BACKGROUND: In Nigeria, the shortage of health workers is worst at the primary health care (PHC) level, especially in rural communities. And the responsibility for PHC - usually the only form of formal health service available in rural communities - is shared among the three tiers of government (federal, state, and local governments). In addition, the responsibility for community engagement in PHC is delegated to community health committees. OBJECTIVE: This study examines how the decentralisation of health system governance influences retention of health workers in rural communities in Nigeria from the perspective of health managers, health workers, and people living in rural communities. DESIGN: The study adopted a qualitative approach, and data were collected using semi-structured in-depth interviews and focus group discussions. The multi-stakeholder data were analysed for themes related to health system decentralisation. RESULTS: The results showed that decentralisation influences the retention of rural health workers in two ways: 1) The salary of PHC workers is often delayed and irregular as a result of delays in transfer of funds from the national to sub-national governments and because one tier of government can blame failure on another tier of government. Further, the primary responsibility for PHC is often left to the weakest tier of government (local governments). And the result is that rural PHC workers are attracted to working at levels of care where salaries are higher and more regular - in secondary care (run by state governments) and tertiary care (run by the federal government), which are also usually in urban areas. 2) Through community health committees, rural communities influence the retention of health workers by working to increase the uptake of PHC services. Community efforts to retain health workers also include providing social, financial, and accommodation support to health workers. To encourage health workers to stay, communities also take the initiative to co-finance and co-manage PHC services in order to ensure that PHC facilities are functional.
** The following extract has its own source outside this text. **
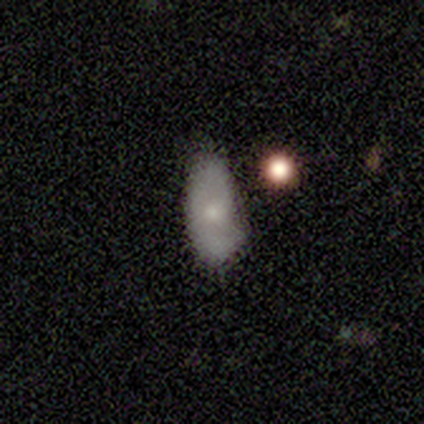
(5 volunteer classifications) Smooth or featured: smooth — 60% (featured or disk — 40%)
How rounded: in between — 100%
Merging: none — 40% (tied with minor disturbance — 40%)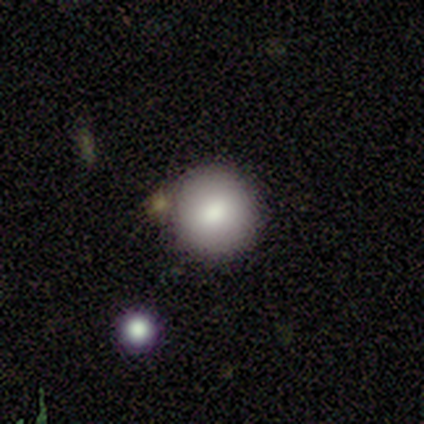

CONCLUSIONS: In Nigeria and other low- and middle-income countries with decentralised health systems, intervention to increase the retention of health workers in rural communities should seek to reform and strengthen governance mechanisms, using both top-down and bottom-up strategies to improve the remuneration and support for health workers in rural communities.


Assuntos
Serviços de Saúde Comunitária/organização & administração , Admissão e Escalonamento de Pessoal/organização & administração , Política , Atenção Primária à Saúde/legislação & jurisprudência , Serviços de Saúde Rural/organização & administração , Governo Federal , Grupos Focais , Humanos , Governo Local , Nigéria , População Rural , Governo Estadual , Recursos Humanos
SELEÇÃO DE REFERÊNCIAS
DETALHE DA PESQUISA
...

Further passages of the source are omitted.